Enterprise Single Sign-On for All

Google Authenticator Authentication

Google Authenticator generates 2-step verification codes on your phone. With 2-step verification signing in will require a code generated by the Google Authenticator app in addition to primary authentication. Learn more about the topic here.

Note that the functionality presented here should also be compatible with the likes of LastPass Authenticator.

Configuration

Support is enabled by including the following module in the overlay:

1
2
3
4
5
<dependency>
     <groupId>org.apereo.cas</groupId>
     <artifactId>cas-server-support-gauth</artifactId>
     <version>${cas.version}</version>
</dependency>

To see the relevant list of CAS properties, please review this guide.

Token Repository

In order to prevent reuse of tokens issued, CAS will attempt to keep track of tokens that are successfully used to authenticate the user. The repository that holds registration records and tokens is periodically scanned and cleaned up so that expired and previously used tokens may be removed.

Registration

By default, an account registry implementation is included that collects user device registrations and saves them into memory. Issued tokens are also captured into a self-cleaning cache to prevent token reuse for a configurable period of time. This option should only be used for demo and testing purposes. Production deployments of this feature will require a separate implementation of the registry that is capable to register accounts into persistent storage.

JPA

Registration records and tokens may be kept inside a database instance via the following module:

1
2
3
4
5
<dependency>
     <groupId>org.apereo.cas</groupId>
     <artifactId>cas-server-support-gauth-jpa</artifactId>
     <version>${cas.version}</version>
</dependency>

To learn how to configure database drivers, please see this guide. To see the relevant list of CAS properties, please review this guide.

MySQL / Galera Limitations

Registration records and tokens keps inside a MySQL database backd by a Galera cluster might produce the following error when running CAS for the first time: This table type requires a primary key.

This is due to the fact that Galera needs primary keys on all tables (Galera setting innodb_force_primary_key = 1).
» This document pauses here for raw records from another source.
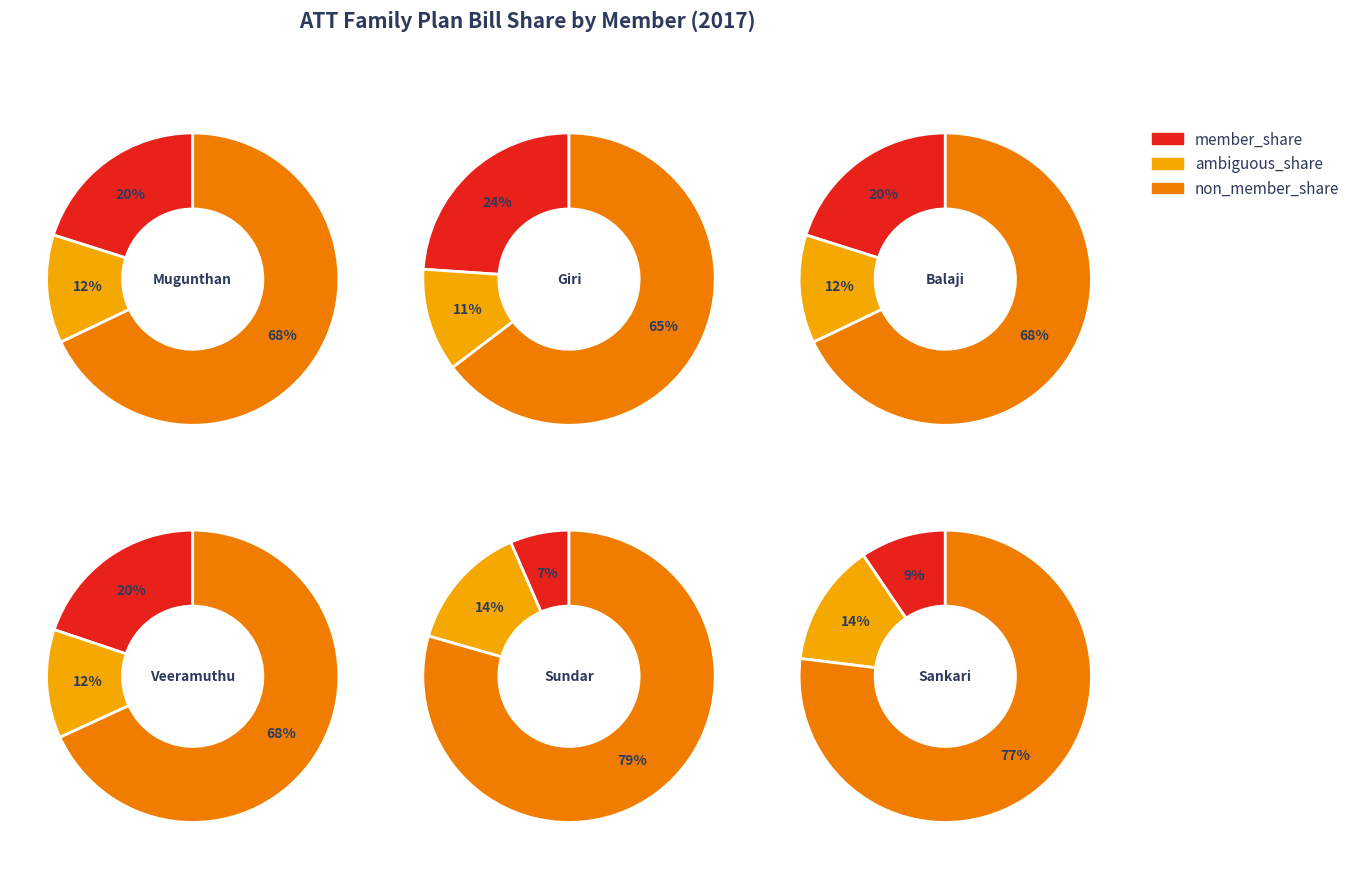

What percentage is the Balaji slice, to the nearest percent?

20%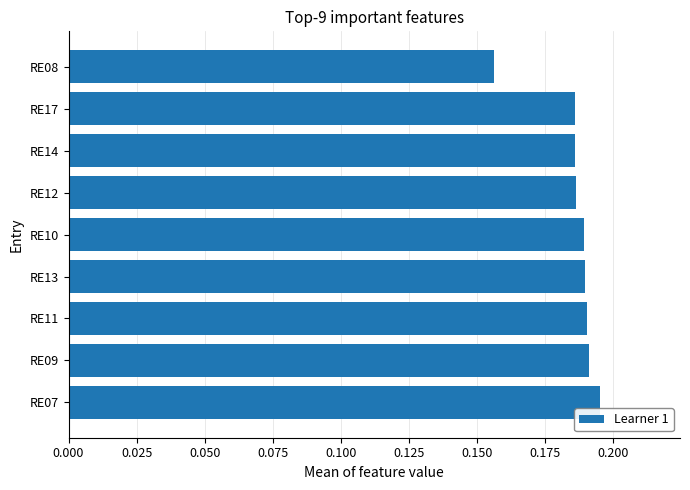

Count the values in the range 0 to 1.

9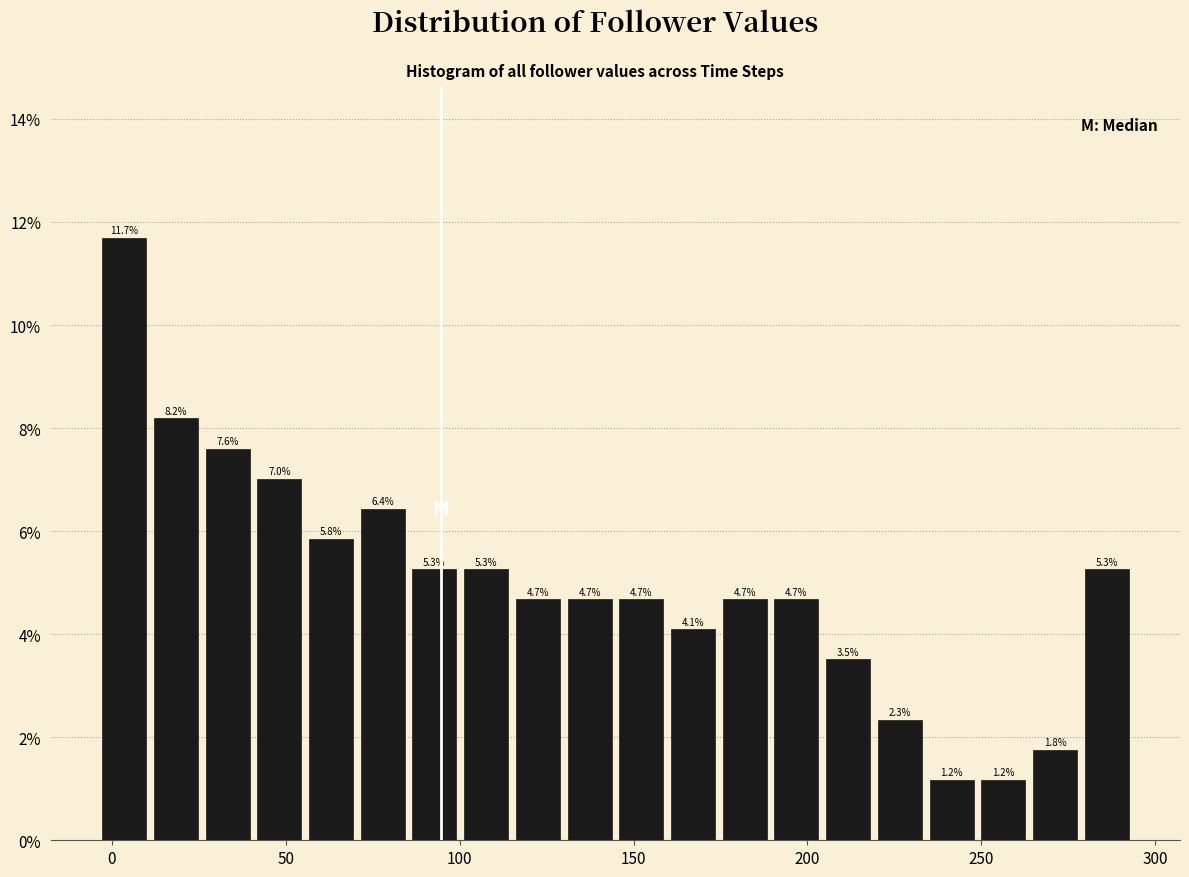

Read against the x-axis, roughly where is the centre of the tallest bar?

5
See Galera known limitations, but the hibernate_sequence table does not define a primary key (See HHH-11923).

To workaround this issue, you can either:

  1. Create a custom hibernate_sequence table manually with a primary key id column in your Galera cluster:
1
2
3
4
5
CREATE TABLE `hibernate_sequence` (
  `id` bigint(20) NOT NULL AUTO_INCREMENT,
  `next_val` bigint(20) DEFAULT NULL,
  PRIMARY KEY (`id`)
) ENGINE=InnoDB;
  1. Define your own OneTimeToken and OneTimeTokenAccount classes in your overlay project and in both classes, annotate the id column with a @SequenceGenerator definition holding a primary key:
1
2
3
4
5
6
7
8
9
  @Id
  @GeneratedValue(strategy = GenerationType.TABLE, generator="ticket_sequence")
  @javax.persistence.TableGenerator (name="ticket_sequence", 
                                     table="ticket_sequence", 
                                     pkColumnName = "gen_name", 
                                     valueColumnName = "next_val", 
                                     pkColumnValue="gen_name", 
                                     allocationSize=100)
  private long id = Integer.MAX_VALUE;

MongoDb

Registration records and tokens may be kept inside a mongo db instance, via the following module:

1
2
3
4
5
<dependency>
     <groupId>org.apereo.cas</groupId>
     <artifactId>cas-server-support-gauth-mongo</artifactId>
     <version>${cas.version}</version>
</dependency>

To see the relevant list of CAS properties, please review this guide.

REST

Registration records may also be passed along to a REST endpoint. The behavior is only activated when an endpoint url is provided.

Method Headers Expected Response
GET username 200. Secret key of the account in the body.
POST username, validationCode, secretKey, scratchCodes 200. true/false in the body.

To see the relevant list of CAS properties, please review this guide.

JSON

Registration records may also be kept inside a single JSON file for all users. The behavior is only activated when a path to a JSON data store file is provided, and otherwise CAS may fallback to keeping records in memory. This feature is mostly useful during development and for demo purposes.

To see the relevant list of CAS properties, please review this guide.